Why is Cilk™ Plus not speeding up my program? (Part 1)

One of the most frequently-asked questions in the Cilk Plus forum is one of the following form:

I modified my code to use Cilk Plus, and it is not speeding up over the serial version the way I think it should be. What is going wrong?

This two-part series describes 10 common pitfalls that Cilk Plus programmers, both old and new, sometimes fall into. This article (Part 1) covers the first 5 items. The next article (Part 2) will cover the remaining items.

Many Cilk Plus programs that seem to run slower than their serial equivalents may exhibit one of the following problems:

Parallel regions with insufficient work.
Parallel regions with insufficient parallelism.
Code that explicitly depends on the number of workers/cores.
Tasks that are too fine-grained.
Different compiler optimizations between serial and parallel versions.
Reducer inefficiencies.
Data races or contention from sharing.
Parallel regions that are memory-bandwidth bound.
Bugs in timing methodology.
Nested calls to code parallelized using operating-system threads or OpenMP.

In this article, I will describe many performance problems in the context of a simple parallel loop:

cilk::reducer_opadd<int> sum(0);
cilk_for(int i = 0; i < n; ++i) {
     sum += f(i);
}
std::printf("Final sum is %d\n", i);

Figure 1: A simple parallel loop in Cilk Plus.

....

* What is being asked: Extract the passage of the Cilk Plus article starting at "This two-part series" and ending at "number of workers/cores.". Rely only on the Cilk Plus article above.

* Data excerpt:
....

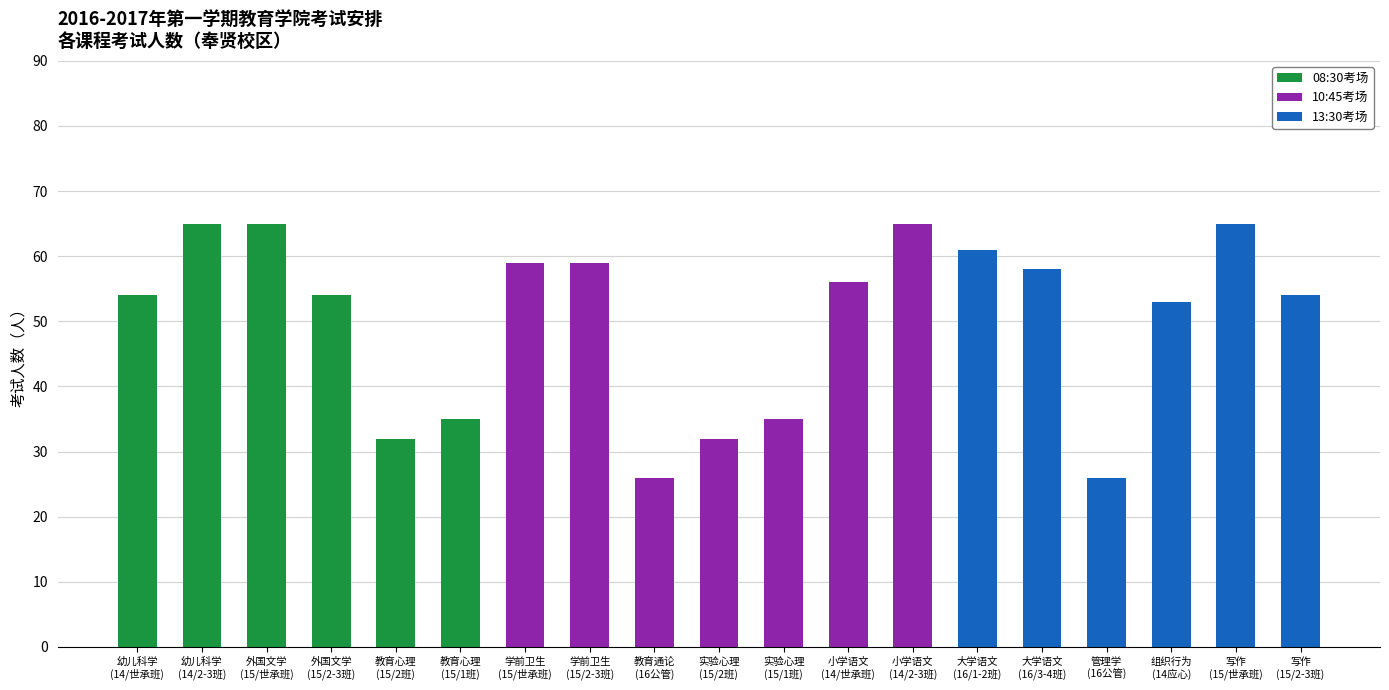

What is the highest value of the 13:30考场 series?

65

....

* Written response:
This two-part series describes 10 common pitfalls that Cilk Plus programmers, both old and new, sometimes fall into. This article (Part 1) covers the first 5 items. The next article (Part 2) will cover the remaining items.

Many Cilk Plus programs that seem to run slower than their serial equivalents may exhibit one of the following problems:

Parallel regions with insufficient work.
Parallel regions with insufficient parallelism.
Code that explicitly depends on the number of workers/cores.